The drug transporter expressed by malaria parasites is a homolog to the human P-glycoprotein, a protein that belongs to a family of drug transporters described in humans almost two decades ago. The human P-glycoprotein is expressed by anticancer drug-resistance cells that efflux the drug from the cells. P-glycoprotein is inhibited by verapamil, a drug that make cells that were resistant to drugs into sensitive ones.

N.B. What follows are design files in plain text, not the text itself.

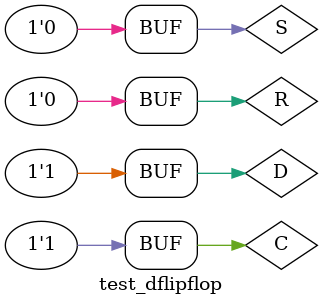
<source format=v>
`timescale 1ns / 1ps


module test_dflipflop;

	// Inputs
	reg D;
	reg C;
	reg R;
	reg S;

	// Outputs
	wire Q;
	wire NQ;

	// Instantiate the Unit Under Test (UUT)
	D_FLIPFLOP uut (
		.D(D), 
		.C(C), 
		.R(R), 
		.S(S), 
		.Q(Q), 
		.NQ(NQ)
	);

initial begin
           S = 0;
           R = 0;
	D = 0; #150;
	D = 1; #150;	 
end

always begin
	C=0; #50;
	C=1; #50;
end

      
endmodule


</source>
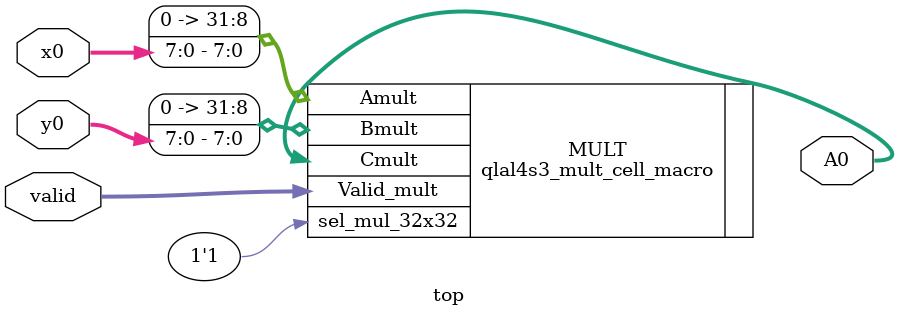
<source format=v>
module top( x0, y0, A0, valid );
    input [7:0] x0;
    input [7:0] y0;
    output [15:0] A0;
    input [1:0] valid;

    qlal4s3_mult_cell_macro MULT(
        .Amult({24'b0,x0}),
        .Bmult({24'b0,y0}),
        .Valid_mult(valid),
        .sel_mul_32x32(1'b1),
        .Cmult(A0)
    );

endmodule

</source>
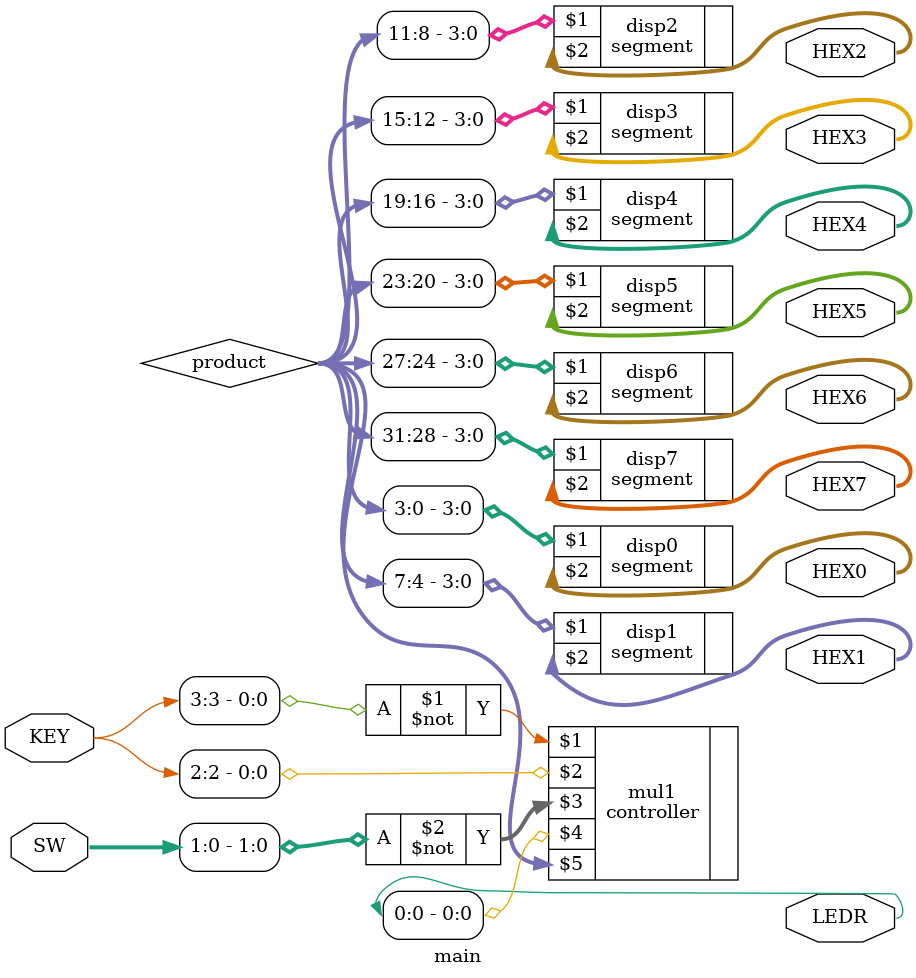
<source format=v>
module main(SW, KEY, LEDR, HEX0, HEX1, HEX2, HEX3, HEX4, HEX5, HEX6, HEX7);
	input [3:0] KEY;
	input [17:0] SW;
	output [17:0] LEDR;
	output [0:6] HEX0, HEX1, HEX2, HEX3, HEX4, HEX5, HEX6, HEX7;

	wire [31:0] product;

	controller mul1(~KEY[3], KEY[2], ~SW[1:0], LEDR[0], product);

	segment disp0(product[3:0], HEX0);
	segment disp1(product[7:4], HEX1);
	segment disp2(product[11:8], HEX2);
	segment disp3(product[15:12], HEX3);
	segment disp4(product[19:16], HEX4);
	segment disp5(product[23:20], HEX5);
	segment disp6(product[27:24], HEX6);
	segment disp7(product[31:28], HEX7);
endmodule

</source>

In malaria parasites, the protein homolog to the human P-glycoprotein is called Pgh1. Pgh1is found in the digestive vacuole inside parasitized red cells. Its expression has been shown to be associated with increased resistance to three antimalarial drugs: mefloquine, quinine, and halofantrine.

Expression of Pgh1 has also been correlated with decreased sensitivity to the antimalarial drug artemisinin. Interestingly, some studies have suggested that Pgh1 acts by exporting drugs from the vacuole, which then causes an increase of the drug concentration in the red cell’s cytoplasm. Perhaps, a better strategy taken by the parasite would be trapping the drug inside the digestive vacuole, as increased concentrations of the drug in the cytoplasm should make cells more sensitive to its effects. Nevertheless, no system for measuring the transporter activity has been available to better investigate the behaviour of Pgh1 and the drug concentration in each cellular environment.

The work by Sanchez and collaborators aimed at developing a system that allowed for direct measurement of drugs transported by Pgh1. To do so, different variants of Pgh1 were injected into frogs’ eggs and expressed in their membranes. The authors followed the uptake and transport of radiolabelled drugs, which allow these drugs to be traced in the cell. They found that all mutant forms of Pgh1 correlated with decreased concentrations of vinblastine inside the cells, as compared to cells bearing wild-type transporters. Vinblastine is a known substrate of P-glycoprotein.

Next, they tested several antimalarial drugs. The results found with these drugs were more heterogeneous than those found with vinblastine. Pgh1 mutants showing resistance to antimalarial drugs correlated with decreased cellular accumulation of the drug halofantrine, while no effect on drug concentration was found when the wild-type transporter was expressed. In contrast, expression of wild-type Pgh1 correlated with efflux of chloroquine and quinine, while mutant forms were associated with decreased drug accumulation that could be reversed with P-glycoprotein inhibitors (such as verapamil).

The authors did not investigate why Pgh1 variants that transport halofantrine unexpectedly correlated with increased sensitivity to this drug. The expected result was for the variants to be associated with increased concentrations of this drug inside the digestive vacuole. But the data represents progress towards unravelling the mechanisms of antimalarial drug resistance. Knowing more about Pgh1 drug transporter expression may provide us with a better understanding of how to stop the appearance of drug-resistant strains of the parasite.